DATA PROVIDED:
....
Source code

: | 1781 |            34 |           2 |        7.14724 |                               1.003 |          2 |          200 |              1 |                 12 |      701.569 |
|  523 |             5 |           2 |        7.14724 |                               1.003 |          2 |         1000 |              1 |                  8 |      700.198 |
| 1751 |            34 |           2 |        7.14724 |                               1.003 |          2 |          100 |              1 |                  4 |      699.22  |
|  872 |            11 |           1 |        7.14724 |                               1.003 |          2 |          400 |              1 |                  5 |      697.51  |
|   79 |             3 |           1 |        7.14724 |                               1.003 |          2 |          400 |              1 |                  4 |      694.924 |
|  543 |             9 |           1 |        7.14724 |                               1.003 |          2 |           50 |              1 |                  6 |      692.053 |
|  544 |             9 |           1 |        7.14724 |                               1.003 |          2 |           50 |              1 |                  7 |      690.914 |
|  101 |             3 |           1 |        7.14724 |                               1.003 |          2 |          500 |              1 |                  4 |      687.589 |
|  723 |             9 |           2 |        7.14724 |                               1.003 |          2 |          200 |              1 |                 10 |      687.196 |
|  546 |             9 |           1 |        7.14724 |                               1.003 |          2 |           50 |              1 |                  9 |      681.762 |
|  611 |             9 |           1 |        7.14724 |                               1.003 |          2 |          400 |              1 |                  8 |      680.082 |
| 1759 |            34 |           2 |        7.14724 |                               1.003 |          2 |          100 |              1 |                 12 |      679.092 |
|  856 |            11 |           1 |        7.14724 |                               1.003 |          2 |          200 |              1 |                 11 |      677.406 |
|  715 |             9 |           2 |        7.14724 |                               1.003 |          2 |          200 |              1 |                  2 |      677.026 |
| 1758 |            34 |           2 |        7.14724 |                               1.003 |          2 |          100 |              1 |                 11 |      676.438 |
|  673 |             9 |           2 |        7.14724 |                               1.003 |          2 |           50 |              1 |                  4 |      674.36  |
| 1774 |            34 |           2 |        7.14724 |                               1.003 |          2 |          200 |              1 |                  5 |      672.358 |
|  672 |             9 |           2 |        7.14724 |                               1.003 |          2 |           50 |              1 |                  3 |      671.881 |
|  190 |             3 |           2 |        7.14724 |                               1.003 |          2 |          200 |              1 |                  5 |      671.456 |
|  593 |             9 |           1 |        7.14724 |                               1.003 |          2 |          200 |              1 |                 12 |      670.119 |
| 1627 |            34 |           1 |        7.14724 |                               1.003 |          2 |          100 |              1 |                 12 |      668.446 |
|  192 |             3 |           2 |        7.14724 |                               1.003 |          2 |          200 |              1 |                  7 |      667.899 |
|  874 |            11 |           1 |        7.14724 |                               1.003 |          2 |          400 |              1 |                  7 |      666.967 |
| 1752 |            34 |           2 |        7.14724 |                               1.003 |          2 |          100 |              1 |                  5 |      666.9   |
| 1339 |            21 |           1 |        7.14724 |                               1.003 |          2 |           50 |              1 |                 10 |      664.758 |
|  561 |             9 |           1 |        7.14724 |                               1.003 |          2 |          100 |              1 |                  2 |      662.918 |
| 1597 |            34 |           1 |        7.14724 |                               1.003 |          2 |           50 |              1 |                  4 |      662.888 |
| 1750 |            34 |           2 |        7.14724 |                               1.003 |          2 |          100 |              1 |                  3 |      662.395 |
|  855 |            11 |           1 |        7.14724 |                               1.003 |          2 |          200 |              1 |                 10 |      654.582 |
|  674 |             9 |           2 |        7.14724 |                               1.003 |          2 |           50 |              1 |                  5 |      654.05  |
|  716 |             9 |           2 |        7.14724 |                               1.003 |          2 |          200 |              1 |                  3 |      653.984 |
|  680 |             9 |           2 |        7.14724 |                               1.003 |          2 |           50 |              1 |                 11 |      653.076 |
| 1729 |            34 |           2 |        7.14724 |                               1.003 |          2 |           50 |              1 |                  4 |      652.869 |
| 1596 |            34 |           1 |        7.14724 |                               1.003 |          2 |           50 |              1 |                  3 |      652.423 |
....
Line by line, reproduce the records above exactly.

Source code

: | 1781 |            34 |           2 |        7.14724 |                               1.003 |          2 |          200 |              1 |                 12 |      701.569 |
|  523 |             5 |           2 |        7.14724 |                               1.003 |          2 |         1000 |              1 |                  8 |      700.198 |
| 1751 |            34 |           2 |        7.14724 |                               1.003 |          2 |          100 |              1 |                  4 |      699.22  |
|  872 |            11 |           1 |        7.14724 |                               1.003 |          2 |          400 |              1 |                  5 |      697.51  |
|   79 |             3 |           1 |        7.14724 |                               1.003 |          2 |          400 |              1 |                  4 |      694.924 |
|  543 |             9 |           1 |        7.14724 |                               1.003 |          2 |           50 |              1 |                  6 |      692.053 |
|  544 |             9 |           1 |        7.14724 |                               1.003 |          2 |           50 |              1 |                  7 |      690.914 |
|  101 |             3 |           1 |        7.14724 |                               1.003 |          2 |          500 |              1 |                  4 |      687.589 |
|  723 |             9 |           2 |        7.14724 |                               1.003 |          2 |          200 |              1 |                 10 |      687.196 |
|  546 |             9 |           1 |        7.14724 |                               1.003 |          2 |           50 |              1 |                  9 |      681.762 |
|  611 |             9 |           1 |        7.14724 |                               1.003 |          2 |          400 |              1 |                  8 |      680.082 |
| 1759 |            34 |           2 |        7.14724 |                               1.003 |          2 |          100 |              1 |                 12 |      679.092 |
|  856 |            11 |           1 |        7.14724 |                               1.003 |          2 |          200 |              1 |                 11 |      677.406 |
|  715 |             9 |           2 |        7.14724 |                               1.003 |          2 |          200 |              1 |                  2 |      677.026 |
| 1758 |            34 |           2 |        7.14724 |                               1.003 |          2 |          100 |              1 |                 11 |      676.438 |
|  673 |             9 |           2 |        7.14724 |                               1.003 |          2 |           50 |              1 |                  4 |      674.36  |
| 1774 |            34 |           2 |        7.14724 |                               1.003 |          2 |          200 |              1 |                  5 |      672.358 |
|  672 |             9 |           2 |        7.14724 |                               1.003 |          2 |           50 |              1 |                  3 |      671.881 |
|  190 |             3 |           2 |        7.14724 |                               1.003 |          2 |          200 |              1 |                  5 |      671.456 |
|  593 |             9 |           1 |        7.14724 |                               1.003 |          2 |          200 |              1 |                 12 |      670.119 |
| 1627 |            34 |           1 |        7.14724 |                               1.003 |          2 |          100 |              1 |                 12 |      668.446 |
|  192 |             3 |           2 |        7.14724 |                               1.003 |          2 |          200 |              1 |                  7 |      667.899 |
|  874 |            11 |           1 |        7.14724 |                               1.003 |          2 |          400 |              1 |                  7 |      666.967 |
| 1752 |            34 |           2 |        7.14724 |                               1.003 |          2 |          100 |              1 |                  5 |      666.9   |
| 1339 |            21 |           1 |        7.14724 |                               1.003 |          2 |           50 |              1 |                 10 |      664.758 |
|  561 |             9 |           1 |        7.14724 |                               1.003 |          2 |          100 |              1 |                  2 |      662.918 |
| 1597 |            34 |           1 |        7.14724 |                               1.003 |          2 |           50 |              1 |                  4 |      662.888 |
| 1750 |            34 |           2 |        7.14724 |                               1.003 |          2 |          100 |              1 |                  3 |      662.395 |
|  855 |            11 |           1 |        7.14724 |                               1.003 |          2 |          200 |              1 |                 10 |      654.582 |
|  674 |             9 |           2 |        7.14724 |                               1.003 |          2 |           50 |              1 |                  5 |      654.05  |
|  716 |             9 |           2 |        7.14724 |                               1.003 |          2 |          200 |              1 |                  3 |      653.984 |
|  680 |             9 |           2 |        7.14724 |                               1.003 |          2 |           50 |              1 |                 11 |      653.076 |
| 1729 |            34 |           2 |        7.14724 |                               1.003 |          2 |           50 |              1 |                  4 |      652.869 |
| 1596 |            34 |           1 |        7.14724 |                               1.003 |          2 |           50 |              1 |                  3 |      652.423 |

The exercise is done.